I joined Facebook back in 2006 when it first opened to the general public. I did this mostly because I was involved in building a social network platform to help artists, record labels, and management companies take their web presence back from MySpace. Fast-forward 11 years: I’m focusing more on my own music, Facebook is the new MySpace, and here I am trying to take back ownership of my web presence from them.
It isn’t easy to pull the plug on Facebook, especially when you need to promote things. It seems like everyone and everything lives there, and you have to work a bit harder when you don’t. So why did I leave? Quite a few reasons, actually.
First of all, I don’t like aggressive advertising. I don’t mind advertising in general, but I don’t like the amount of data it consumes, and I certainly don’t like it creepily following me around the internet.
I find Facebook to be extremely annoying. I don’t think I’m the only one. I like keeping up with family and friends to some degree, but the constant bombardment of soapbox sermons is insufferable. Not just from the people who feel differently about guns, science, racism, national anthems, and misogyny than I do, but from my own echo chamber as well. I’m not looking for opinions when I’m booking gigs or keeping up with family and friends. When I want perspective, I know where and how to politely ask for it.
It’s also a struggle for me to keep up with so many communication channels. I have 4 email accounts, 3 Twitter accounts, text messages, Slack, and a random assortment of music promotion web sites to keep track of. That is hard enough to manage without having to jump between Facebook Messager, Facebook Pages Manager and regular Facebook for multiple bands, the company I work for, and my own personal account.
On the more serious side of things, Facebook is killing the open web. I am a web developer by trade, and it’s irresponsible of me to participate in something that is working to undermine one of humankind’s greatest achievements. I can simply no longer do this in good conscious.

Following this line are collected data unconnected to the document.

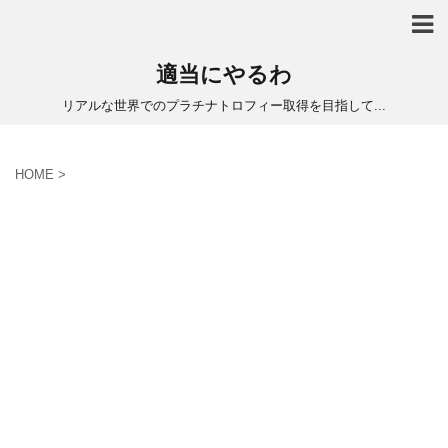
適当にやるわ
リアルな世界でのプラチナトロフィー取得を目指して...
HOME
>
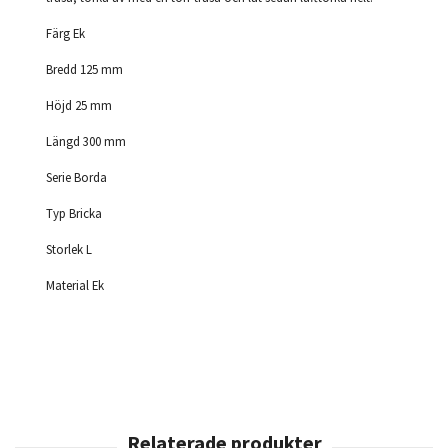
Färg Ek
Bredd 125 mm
Höjd 25 mm
Längd 300 mm
Serie Borda
Typ Bricka
Storlek L
Material Ek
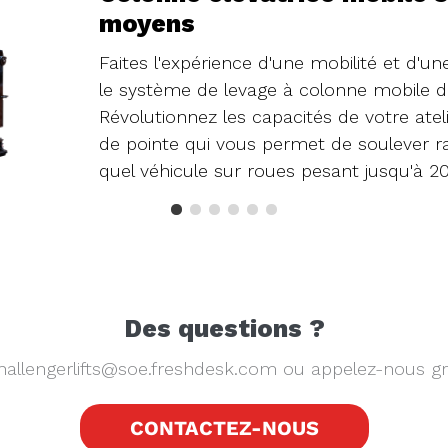
moyens
intensif
Faites l'expérience d'une mobilité et d'une
Les systèmes de levage mobiles Challenge
le système de levage à colonne mobile d
CLHM) sont robustes, mais facilement 
Révolutionnez les capacités de votre ate
être utilisés sur presque toutes les surface
de pointe qui vous permet de soulever 
comme à l'extérieur. Les élévateurs mobiles
quel véhicule sur roues pesant jusqu'à 20 
la commodité nécessaires pour soulever n
Des questions ?
hallengerlifts@soe.freshdesk.com ou appelez-nous 
CONTACTEZ-NOUS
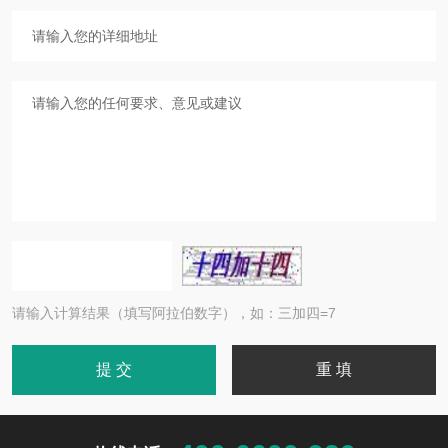
请输入计算结果（填写阿拉伯数字），如：三加四=7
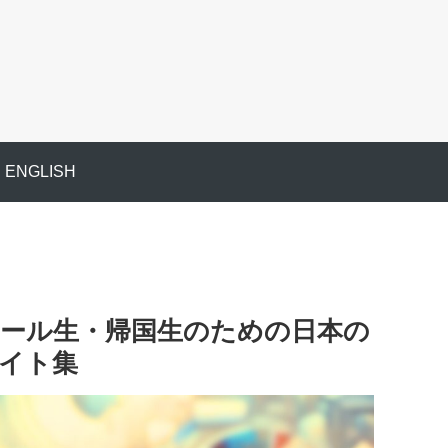
ENGLISH
ール生・帰国生のための日本の
イト集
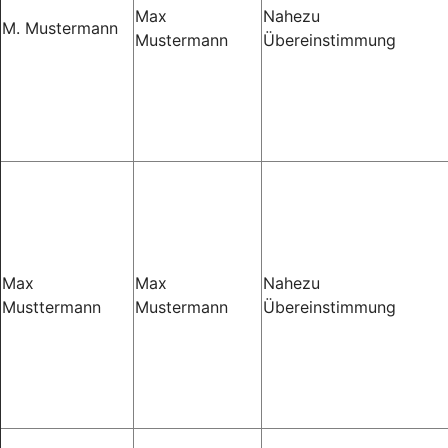
Max
Nahezu
M. Mustermann
Mustermann
Übereinstimmung
Max
Max
Nahezu
Musttermann
Mustermann
Übereinstimmung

Facebook also has a long history of doing shitty things, from freebooting videos, to hastily shutting down the pages of vulnerable groups. For me, the last straw was their questionable involvement in the 2016 US presidential elections.
A lot of this same reasoning could be used to make a case for me to delete my Twitter accounts as well, but the way I use Twitter precludes it from the advertising and opinion-oriented annoyances I encountered on Facebook. I guess annoyance is a bigger motivator for me than being morally offended. I should probably question that at some point.
It took a while for me to get to a point where I felt comfortable letting the music networking benefits of Facebook go. I suppose part of that is being happy with the kind of work your bands get. The traditional concert scene has never been very lucrative for any band I have ever played in. Private events and restaurants have always been way more worth while1. Fortunately, Facebook isn’t as useful for these kinds of gigs.
But the venue to band relationships aren’t the only place gigs come from. Musician to musician relationships are just as important, if not more so—especially if you do rely heavily on your playing for income. In this case, getting work requires making new connections, and being easily reachable. Facebook is extremely powerful in this respect.
Fortunately, I’m in two very stable bands that play frequently enough that I don’t need to network my way from gig to gig. At least not presently. Still, this is the part that has been the most difficult. You don’t realize how many phone numbers and email addresses you don’t have until you shut down your Facebook account.
As with most work, word of mouth is king. The trick is to stay reachable while everyone else is on Facebook. That requires having business cards (and remembering to ask for them), going to lots of shows, and chatting up the players. People will inevitably mention something about hitting them up on Facebook. Use this as an opportunity to build some respect, while being careful not to offend them. I’ve found that most people respond positively when you tell them you have shutdown your Facebook account. The trick is to not come off as morally superior. At the same time, don’t make yourself sound out of touch by simply saying you’re not on Facebook.
While I wouldn’t say I have no regrets (get everyone’s contact information before you delete your account), I would be lying if I said I didn’t actually feel just a tiny bit morally superior.